━━━━━ Information given
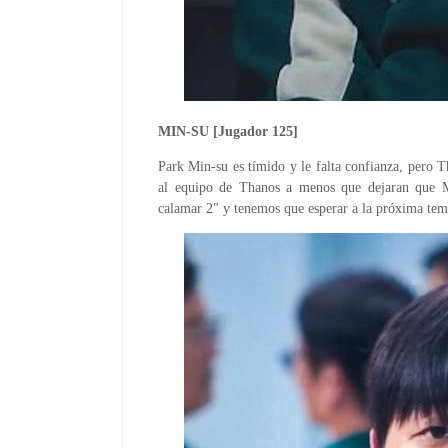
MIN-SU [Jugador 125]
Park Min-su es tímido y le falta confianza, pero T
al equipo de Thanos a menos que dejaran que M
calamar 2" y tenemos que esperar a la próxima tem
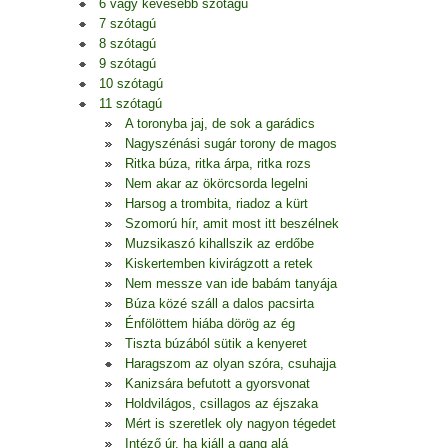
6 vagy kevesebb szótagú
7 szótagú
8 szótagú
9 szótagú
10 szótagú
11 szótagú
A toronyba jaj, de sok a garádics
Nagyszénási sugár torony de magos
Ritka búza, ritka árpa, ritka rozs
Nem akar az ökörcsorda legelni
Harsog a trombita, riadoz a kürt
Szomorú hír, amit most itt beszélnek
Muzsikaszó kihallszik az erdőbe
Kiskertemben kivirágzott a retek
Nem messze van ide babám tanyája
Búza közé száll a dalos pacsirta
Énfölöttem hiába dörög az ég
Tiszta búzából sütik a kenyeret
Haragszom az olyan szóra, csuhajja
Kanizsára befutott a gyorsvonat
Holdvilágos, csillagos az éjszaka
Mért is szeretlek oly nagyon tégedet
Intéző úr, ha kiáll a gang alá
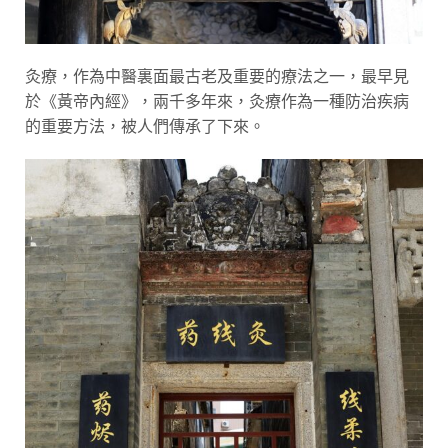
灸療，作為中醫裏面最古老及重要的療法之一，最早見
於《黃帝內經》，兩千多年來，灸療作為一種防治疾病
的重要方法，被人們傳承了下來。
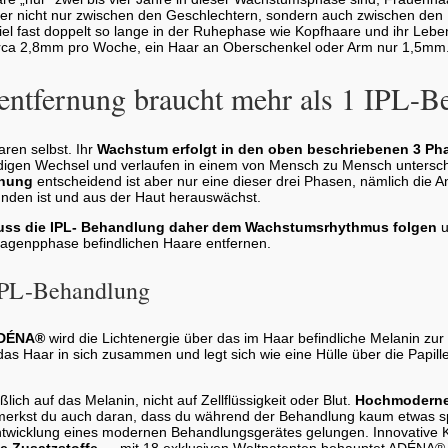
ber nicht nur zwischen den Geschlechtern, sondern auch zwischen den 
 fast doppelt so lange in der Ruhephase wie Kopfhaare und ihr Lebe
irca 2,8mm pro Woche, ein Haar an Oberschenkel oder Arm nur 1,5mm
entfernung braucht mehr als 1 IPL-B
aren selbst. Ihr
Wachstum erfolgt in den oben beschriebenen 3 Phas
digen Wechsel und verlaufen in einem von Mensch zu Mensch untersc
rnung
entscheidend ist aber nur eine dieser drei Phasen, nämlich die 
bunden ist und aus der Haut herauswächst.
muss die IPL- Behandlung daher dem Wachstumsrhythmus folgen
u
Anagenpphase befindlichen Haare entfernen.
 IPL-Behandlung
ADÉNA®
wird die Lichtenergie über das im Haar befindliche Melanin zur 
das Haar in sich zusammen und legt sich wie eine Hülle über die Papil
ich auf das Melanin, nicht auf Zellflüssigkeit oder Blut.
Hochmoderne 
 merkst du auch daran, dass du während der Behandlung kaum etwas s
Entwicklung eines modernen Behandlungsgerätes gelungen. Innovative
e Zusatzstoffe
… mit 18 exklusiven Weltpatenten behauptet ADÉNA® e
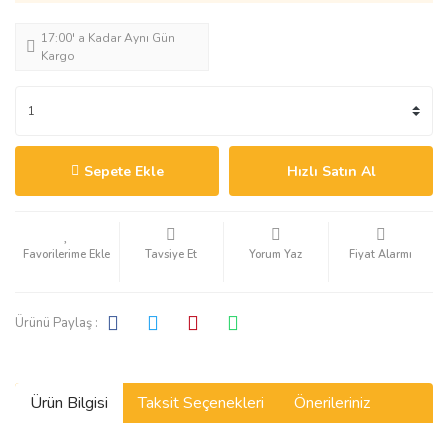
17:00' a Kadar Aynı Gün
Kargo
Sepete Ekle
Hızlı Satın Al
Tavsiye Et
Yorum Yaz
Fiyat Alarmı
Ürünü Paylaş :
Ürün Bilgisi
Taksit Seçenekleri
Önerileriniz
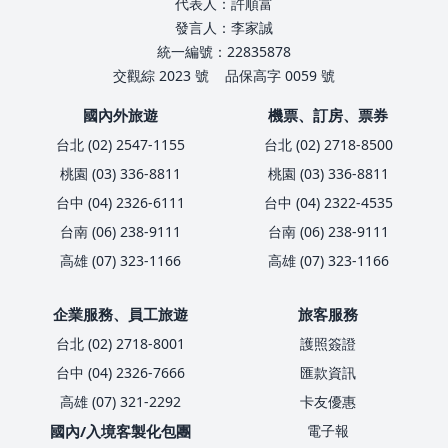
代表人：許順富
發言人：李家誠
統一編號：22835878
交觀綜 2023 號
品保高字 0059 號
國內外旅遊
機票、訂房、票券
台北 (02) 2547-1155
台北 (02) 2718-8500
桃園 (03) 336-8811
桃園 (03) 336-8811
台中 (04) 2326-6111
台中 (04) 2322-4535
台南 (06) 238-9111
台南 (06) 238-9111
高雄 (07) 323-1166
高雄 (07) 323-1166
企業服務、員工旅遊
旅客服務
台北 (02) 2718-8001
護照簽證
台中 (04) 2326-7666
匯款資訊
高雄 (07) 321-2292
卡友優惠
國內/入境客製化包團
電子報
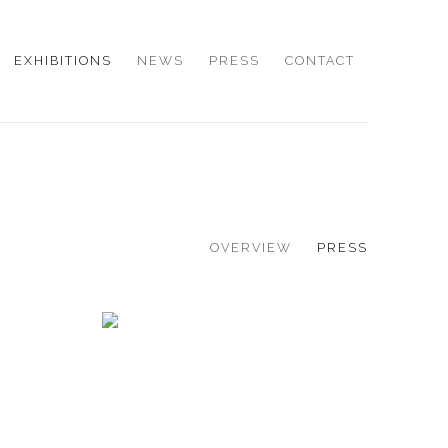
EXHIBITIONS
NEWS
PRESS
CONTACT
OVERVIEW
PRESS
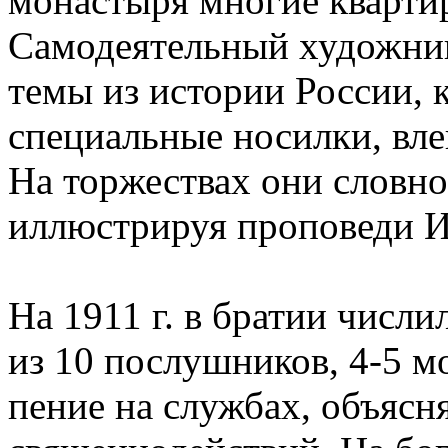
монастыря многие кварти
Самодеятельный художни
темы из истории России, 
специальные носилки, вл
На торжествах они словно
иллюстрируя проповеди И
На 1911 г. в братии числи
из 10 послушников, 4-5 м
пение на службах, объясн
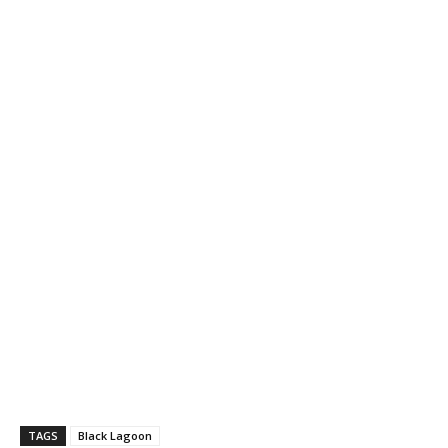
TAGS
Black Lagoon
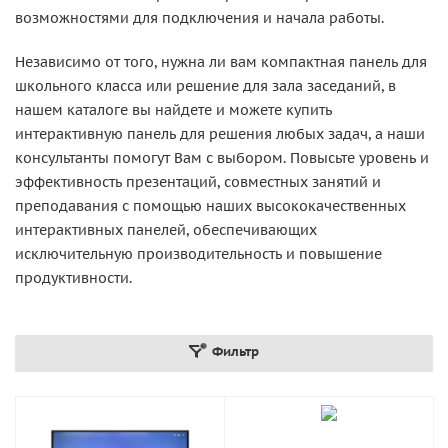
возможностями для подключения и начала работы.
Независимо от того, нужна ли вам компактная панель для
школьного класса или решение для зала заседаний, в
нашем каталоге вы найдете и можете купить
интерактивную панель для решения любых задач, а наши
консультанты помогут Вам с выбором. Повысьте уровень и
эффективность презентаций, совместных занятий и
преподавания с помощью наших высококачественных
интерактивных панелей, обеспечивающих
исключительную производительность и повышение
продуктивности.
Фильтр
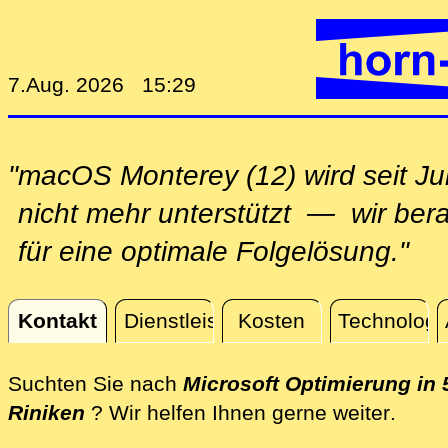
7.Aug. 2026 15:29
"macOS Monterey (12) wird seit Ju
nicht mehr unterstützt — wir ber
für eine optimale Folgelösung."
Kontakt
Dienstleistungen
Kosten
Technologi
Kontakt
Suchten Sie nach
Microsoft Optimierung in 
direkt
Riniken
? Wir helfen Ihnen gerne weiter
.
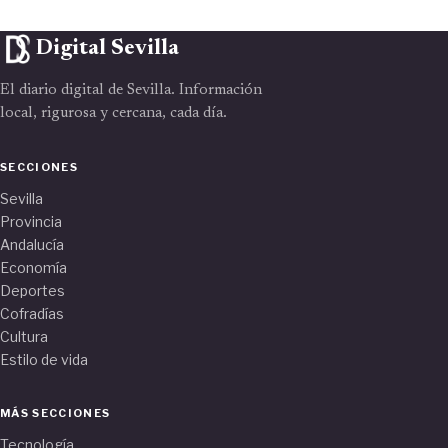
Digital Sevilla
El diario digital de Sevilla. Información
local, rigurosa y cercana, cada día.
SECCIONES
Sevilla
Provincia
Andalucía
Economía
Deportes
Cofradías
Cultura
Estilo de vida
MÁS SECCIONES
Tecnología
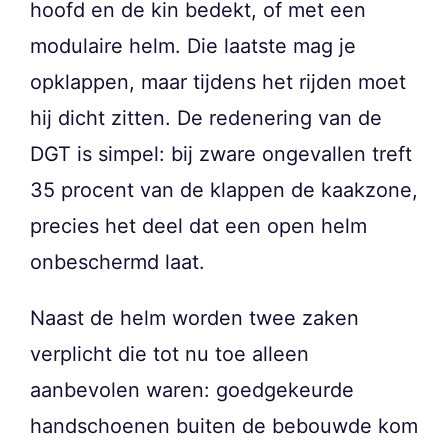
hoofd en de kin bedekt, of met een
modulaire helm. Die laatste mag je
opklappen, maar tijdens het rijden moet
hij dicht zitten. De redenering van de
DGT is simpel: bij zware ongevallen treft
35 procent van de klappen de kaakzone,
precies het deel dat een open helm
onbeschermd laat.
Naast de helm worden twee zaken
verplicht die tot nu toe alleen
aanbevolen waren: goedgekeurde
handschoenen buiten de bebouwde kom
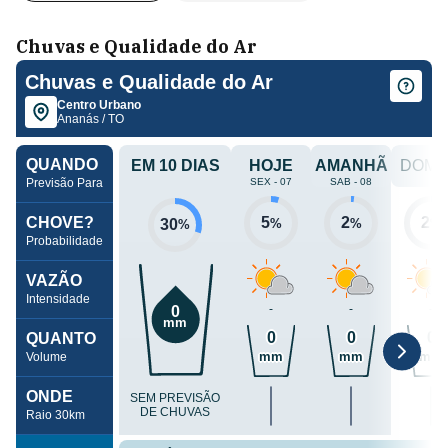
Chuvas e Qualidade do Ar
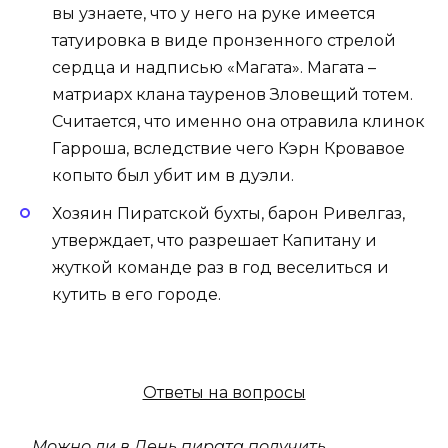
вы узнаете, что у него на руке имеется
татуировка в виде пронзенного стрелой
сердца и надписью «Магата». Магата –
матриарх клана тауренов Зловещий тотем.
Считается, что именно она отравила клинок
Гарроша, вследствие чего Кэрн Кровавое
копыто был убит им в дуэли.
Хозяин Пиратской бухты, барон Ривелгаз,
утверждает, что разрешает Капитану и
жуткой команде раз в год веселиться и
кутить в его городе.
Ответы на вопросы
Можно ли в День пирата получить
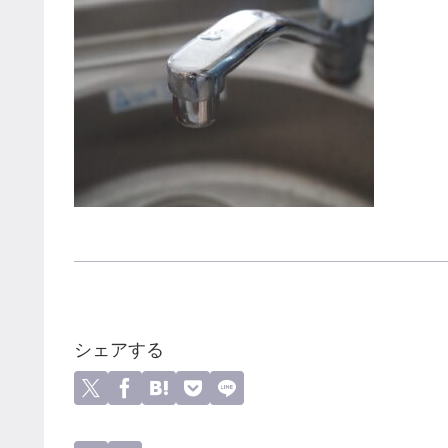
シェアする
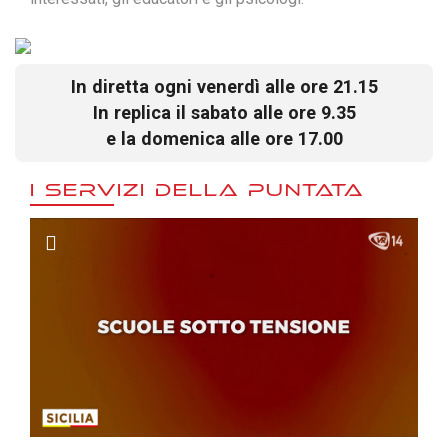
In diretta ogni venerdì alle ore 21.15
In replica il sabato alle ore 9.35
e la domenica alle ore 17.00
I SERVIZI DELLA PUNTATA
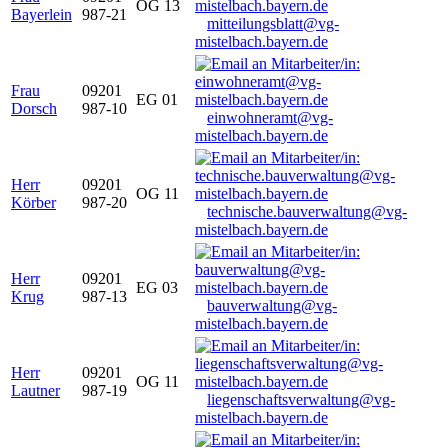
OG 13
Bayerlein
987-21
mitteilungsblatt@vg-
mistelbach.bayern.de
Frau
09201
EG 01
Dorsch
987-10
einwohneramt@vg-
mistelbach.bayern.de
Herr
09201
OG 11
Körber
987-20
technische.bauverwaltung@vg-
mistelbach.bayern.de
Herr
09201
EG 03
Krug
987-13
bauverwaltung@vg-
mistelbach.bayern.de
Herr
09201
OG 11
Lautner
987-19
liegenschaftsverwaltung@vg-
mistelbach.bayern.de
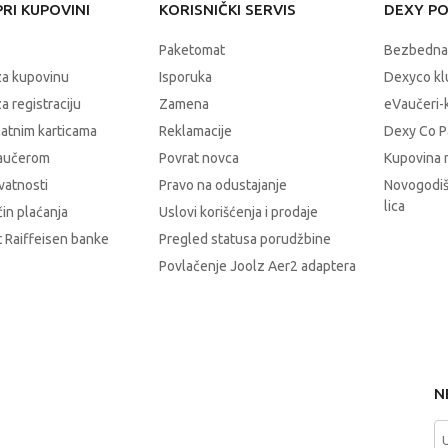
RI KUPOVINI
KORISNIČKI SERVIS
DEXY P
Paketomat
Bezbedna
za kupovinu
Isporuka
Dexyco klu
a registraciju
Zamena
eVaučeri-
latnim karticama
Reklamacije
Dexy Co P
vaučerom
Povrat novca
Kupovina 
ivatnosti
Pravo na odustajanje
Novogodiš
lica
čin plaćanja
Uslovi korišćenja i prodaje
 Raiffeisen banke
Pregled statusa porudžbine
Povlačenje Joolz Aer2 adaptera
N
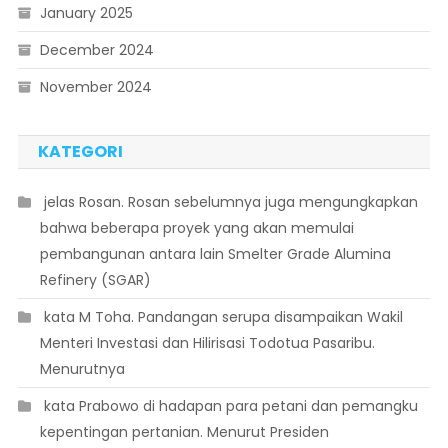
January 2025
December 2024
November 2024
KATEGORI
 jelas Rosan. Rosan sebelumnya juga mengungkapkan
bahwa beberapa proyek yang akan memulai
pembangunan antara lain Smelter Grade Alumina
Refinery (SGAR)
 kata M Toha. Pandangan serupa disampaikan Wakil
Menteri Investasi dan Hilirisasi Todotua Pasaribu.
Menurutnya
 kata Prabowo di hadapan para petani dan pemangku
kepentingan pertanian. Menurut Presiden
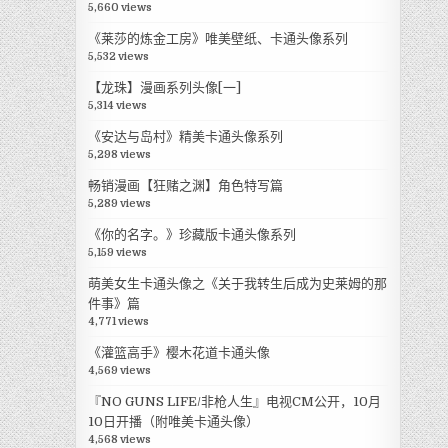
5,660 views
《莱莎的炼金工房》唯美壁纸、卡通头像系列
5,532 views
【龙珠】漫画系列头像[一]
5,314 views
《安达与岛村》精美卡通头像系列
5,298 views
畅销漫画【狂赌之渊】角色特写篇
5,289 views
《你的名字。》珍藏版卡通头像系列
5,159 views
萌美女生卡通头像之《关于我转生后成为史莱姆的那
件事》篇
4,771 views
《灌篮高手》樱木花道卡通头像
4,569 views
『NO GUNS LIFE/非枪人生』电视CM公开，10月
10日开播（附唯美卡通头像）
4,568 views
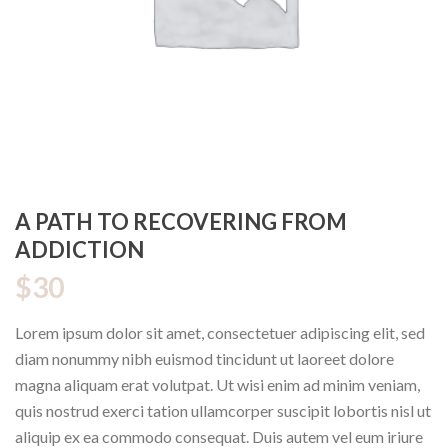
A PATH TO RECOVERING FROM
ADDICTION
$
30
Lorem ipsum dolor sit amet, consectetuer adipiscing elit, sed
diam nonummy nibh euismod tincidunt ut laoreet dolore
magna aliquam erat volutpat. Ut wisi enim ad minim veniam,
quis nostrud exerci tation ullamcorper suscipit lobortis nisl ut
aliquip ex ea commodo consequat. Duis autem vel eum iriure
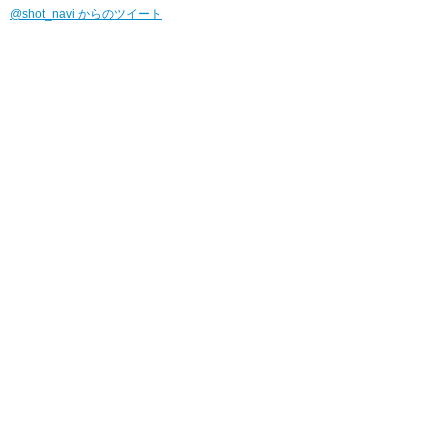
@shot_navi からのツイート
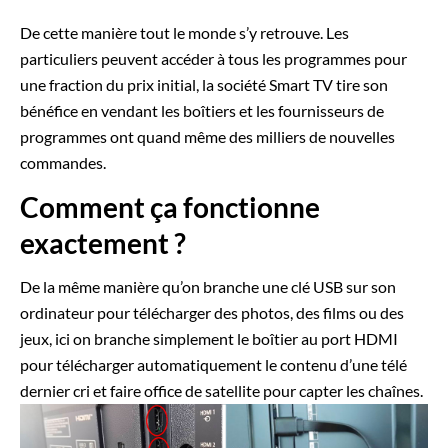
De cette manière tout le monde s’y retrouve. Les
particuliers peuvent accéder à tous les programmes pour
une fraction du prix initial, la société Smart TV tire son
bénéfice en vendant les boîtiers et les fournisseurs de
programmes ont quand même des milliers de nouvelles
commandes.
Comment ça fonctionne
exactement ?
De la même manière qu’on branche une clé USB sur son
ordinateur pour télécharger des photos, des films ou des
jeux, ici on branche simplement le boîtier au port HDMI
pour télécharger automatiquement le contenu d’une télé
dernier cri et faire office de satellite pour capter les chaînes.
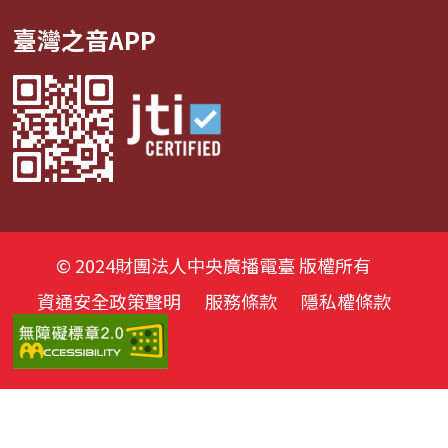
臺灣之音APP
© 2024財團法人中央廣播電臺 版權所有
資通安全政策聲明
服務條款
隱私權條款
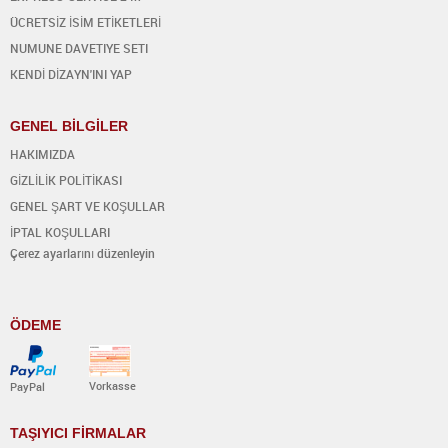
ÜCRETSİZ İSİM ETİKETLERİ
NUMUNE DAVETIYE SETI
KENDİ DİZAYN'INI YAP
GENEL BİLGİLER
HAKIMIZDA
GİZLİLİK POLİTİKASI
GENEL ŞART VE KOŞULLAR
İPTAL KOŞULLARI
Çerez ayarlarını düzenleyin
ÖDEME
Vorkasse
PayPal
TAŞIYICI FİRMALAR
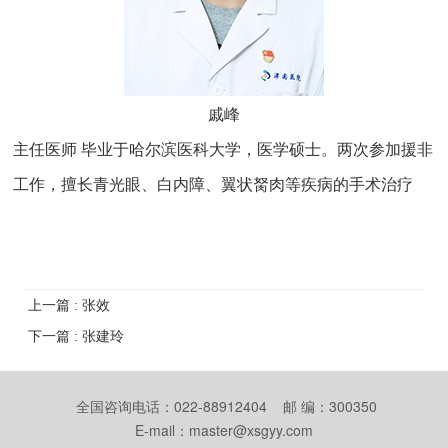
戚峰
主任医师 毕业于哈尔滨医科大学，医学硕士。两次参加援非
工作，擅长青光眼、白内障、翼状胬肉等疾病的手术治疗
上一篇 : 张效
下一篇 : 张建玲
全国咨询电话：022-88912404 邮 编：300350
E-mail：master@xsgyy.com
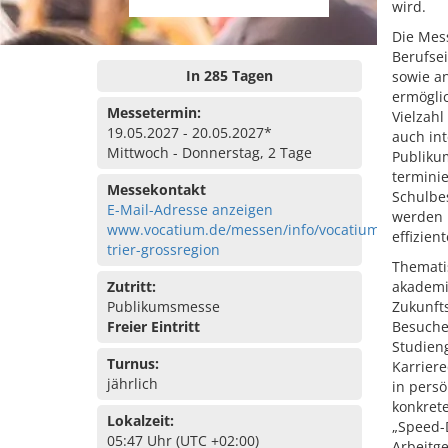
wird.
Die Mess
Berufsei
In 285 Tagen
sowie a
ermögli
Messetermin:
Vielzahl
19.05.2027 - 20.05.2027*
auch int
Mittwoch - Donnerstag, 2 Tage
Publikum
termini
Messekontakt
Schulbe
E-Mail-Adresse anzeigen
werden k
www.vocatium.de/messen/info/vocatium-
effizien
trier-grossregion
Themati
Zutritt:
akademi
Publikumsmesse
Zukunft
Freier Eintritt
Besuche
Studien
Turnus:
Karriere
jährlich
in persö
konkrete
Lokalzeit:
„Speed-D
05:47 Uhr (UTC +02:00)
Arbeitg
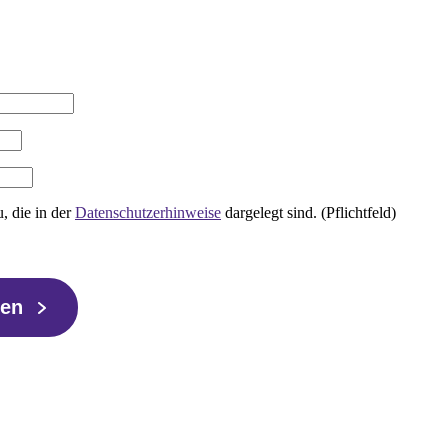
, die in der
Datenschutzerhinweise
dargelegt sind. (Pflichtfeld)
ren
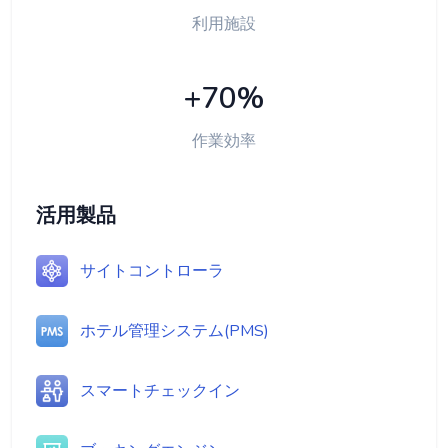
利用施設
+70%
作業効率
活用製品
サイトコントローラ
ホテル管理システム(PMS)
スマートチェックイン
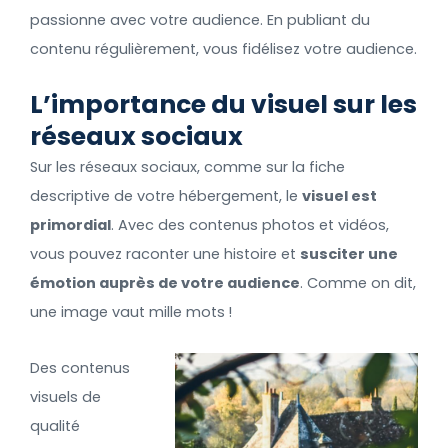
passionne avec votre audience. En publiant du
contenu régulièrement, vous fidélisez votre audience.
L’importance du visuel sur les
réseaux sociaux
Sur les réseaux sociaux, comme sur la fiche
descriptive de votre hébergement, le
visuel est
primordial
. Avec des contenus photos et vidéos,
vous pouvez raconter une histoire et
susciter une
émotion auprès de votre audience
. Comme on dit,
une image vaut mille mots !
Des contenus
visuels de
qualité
━━━━━━━━━━
→ **Goal of the exercise**:
Count the lines in the records above that contain the word "helm", and reply with only that number.

→ **Response below**:
3